Ch.14: The Saline Swap
Chapter 14 · ~3.9k words

The procedure room was a masterclass in sterile brutality. Thorne had scheduled the next "donation" for 3:00 PM—precisely three days after the last one.
I stood by the prep table, my hands gloved, my face hidden behind a mask. Daisy lay strapped to the padded board, her tiny limbs restrained with soft Velcro. She wasn't crying. She was too exhausted. Her eyes were dull, the spark I had seen during the choking incident gone.
"Vitals?" Thorne asked. He was scrubbing in at the sink, his reflection visible in the polished steel above the basin.
"Heart rate 140. BP 90 over 60. She's stable," I said, my voice flat.
"Good. Prepare the line."
I turned to the tray. The empty blood bag lay waiting, its plastic tubing coiled like a snake. Next to it was the saline flush—a standard 10cc syringe used to clear the line before and after extraction.
And next to that, hidden under a sterile drape, was a second bag.
I had stolen it from the supply closet an hour ago. It wasn't empty. It was filled with saline solution, dyed with a few drops of food coloring I'd swiped from the kitchen pantry—Red 40. It looked exactly like blood.
I glanced at the camera in the corner. Then at Thorne's back.
He was drying his hands. I had five seconds.
I grabbed the real collection bag. I disconnected the tube. I slid the saline bag into its place, connecting the line with a practiced twist of my wrist. I shoved the real bag deep into the biohazard bin under the table.
"Ready?" Thorne asked, turning around.
"Ready," I said.
He walked over, his eyes scanning the setup. He looked at the bag. He looked at the needle.
"You're shaking, Mara."
"I hate needles," I lied.
"Funny. You didn't hate them when you were performing that tracheotomy on a premature infant."
He picked up the needle. He swabbed Daisy's arm. He found the vein—a thin blue line in the crook of her elbow—and slid the needle in.
Daisy whimpered. I placed a hand on her forehead, stroking her hair.

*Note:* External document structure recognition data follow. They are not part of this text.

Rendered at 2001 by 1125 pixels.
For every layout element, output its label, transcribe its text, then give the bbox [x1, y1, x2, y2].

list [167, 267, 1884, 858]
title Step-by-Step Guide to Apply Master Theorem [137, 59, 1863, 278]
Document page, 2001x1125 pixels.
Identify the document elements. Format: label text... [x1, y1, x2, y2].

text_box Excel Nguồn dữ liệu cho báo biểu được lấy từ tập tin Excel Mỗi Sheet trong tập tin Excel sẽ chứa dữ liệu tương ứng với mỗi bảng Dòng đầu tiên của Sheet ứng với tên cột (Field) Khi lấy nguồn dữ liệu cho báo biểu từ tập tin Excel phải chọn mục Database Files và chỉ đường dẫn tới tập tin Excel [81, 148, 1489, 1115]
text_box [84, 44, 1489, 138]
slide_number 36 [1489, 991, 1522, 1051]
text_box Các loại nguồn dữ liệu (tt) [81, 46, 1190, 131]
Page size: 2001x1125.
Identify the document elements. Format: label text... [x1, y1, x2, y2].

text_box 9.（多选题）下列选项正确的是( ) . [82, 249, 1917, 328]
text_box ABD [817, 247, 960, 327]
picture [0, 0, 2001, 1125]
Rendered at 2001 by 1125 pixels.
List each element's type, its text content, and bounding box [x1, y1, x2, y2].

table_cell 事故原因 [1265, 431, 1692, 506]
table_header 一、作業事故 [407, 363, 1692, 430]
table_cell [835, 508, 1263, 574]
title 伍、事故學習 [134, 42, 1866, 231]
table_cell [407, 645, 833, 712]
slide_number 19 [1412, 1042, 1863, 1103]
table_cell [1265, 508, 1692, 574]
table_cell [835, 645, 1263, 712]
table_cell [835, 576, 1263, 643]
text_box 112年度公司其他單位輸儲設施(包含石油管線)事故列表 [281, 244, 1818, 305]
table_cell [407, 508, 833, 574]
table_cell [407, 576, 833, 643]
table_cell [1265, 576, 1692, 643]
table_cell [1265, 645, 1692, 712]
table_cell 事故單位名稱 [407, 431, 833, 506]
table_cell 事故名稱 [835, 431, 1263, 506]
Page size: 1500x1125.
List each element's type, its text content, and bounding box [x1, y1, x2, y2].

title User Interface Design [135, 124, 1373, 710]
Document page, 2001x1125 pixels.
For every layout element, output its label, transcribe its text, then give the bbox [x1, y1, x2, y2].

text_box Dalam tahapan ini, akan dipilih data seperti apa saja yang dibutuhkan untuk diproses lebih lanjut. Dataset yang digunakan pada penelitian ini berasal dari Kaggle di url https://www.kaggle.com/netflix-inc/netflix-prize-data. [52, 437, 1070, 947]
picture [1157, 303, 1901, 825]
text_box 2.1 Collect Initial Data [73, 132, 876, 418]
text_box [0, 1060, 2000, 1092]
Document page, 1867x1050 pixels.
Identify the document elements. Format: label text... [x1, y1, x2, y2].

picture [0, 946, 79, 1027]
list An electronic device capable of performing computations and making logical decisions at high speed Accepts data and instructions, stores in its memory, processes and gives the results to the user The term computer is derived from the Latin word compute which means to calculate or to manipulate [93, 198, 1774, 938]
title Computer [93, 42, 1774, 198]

"It's okay, baby. It's almost over."
Blood began to flow into the tube. Dark, rich, venous blood. It traveled down the line, mixing with the red saline I had pre-loaded in the bag.
Thorne watched the bag fill. He timed it. He weighed it.
"Flow rate is good," he muttered. "She's regenerating faster than anticipated. We might be able to increase the frequency."
I felt a surge of murderous rage so potent it almost blinded me. *Increase the frequency.* He wasn't talking about a patient. He was talking about a dairy cow.
"She's losing weight," I said sharply. "If you push her harder, her system will crash. And then you have nothing."
He looked at me, surprised by the defiance. "Are you giving me medical advice, Nanny?"
"I'm giving you asset management advice. You want the golden goose to keep laying eggs? Let her rest."
He considered this, watching the bag swell with fake blood.
"Fair point. We maintain the current schedule."
He clamped the line. He withdrew the needle. He handed me the bag—the bag that was 10% Daisy's blood and 90% salt water.
"Take this to the centrifuge. Spin it down. Then deliver it to Isabella's suite."
"Yes, Doctor."
I took the bag. It felt heavy in my hands. Heavy with lies. Heavy with danger.
If he tested this... if he ran a cell count... I was dead.
But he wouldn't. He was arrogant. He believed his system was perfect. He believed I was broken.
I walked to the centrifuge, loaded the bag, and set the timer.
The machine whirred to life, spinning the deception at three thousand revolutions per minute.
I watched Thorne leave the room, stripping off his gloves. He looked energized. Triumphant. He thought he had just harvested another week of life for his wife.
He had no idea he was about to inject her with nothing but salt and food dye.
I leaned against the counter, watching the centrifuge spin.
Now we wait. If the 'Cure' fails, the beast will starve.